Machine-readable electronics designs
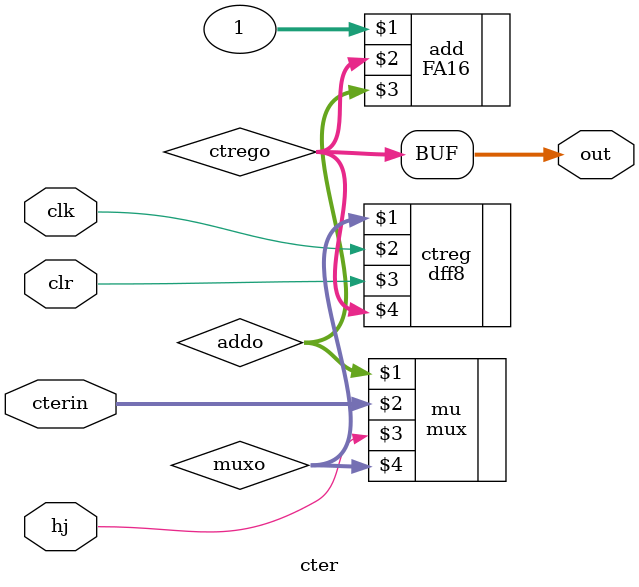
<source format=v>
`timescale 1ns / 1ps


module cter(
    input[7:0] cterin,
    input hj,
    input clk,
    input clr,
    output [7:0] out
    );
  
   wire [7:0] ctrego,addo,muxo;
    
   FA16 add(1,ctrego,addo);
   mux mu(addo,cterin,hj,muxo);
   dff8 ctreg(muxo,clk,clr,ctrego);
    assign out=ctrego;
endmodule

</source>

**Work order**
Skipping the pictures, output the entries exactly as they appear above.

**Answer box**
<source format=v>
`timescale 1ns / 1ps


module cter(
    input[7:0] cterin,
    input hj,
    input clk,
    input clr,
    output [7:0] out
    );
  
   wire [7:0] ctrego,addo,muxo;
    
   FA16 add(1,ctrego,addo);
   mux mu(addo,cterin,hj,muxo);
   dff8 ctreg(muxo,clk,clr,ctrego);
    assign out=ctrego;
endmodule

</source>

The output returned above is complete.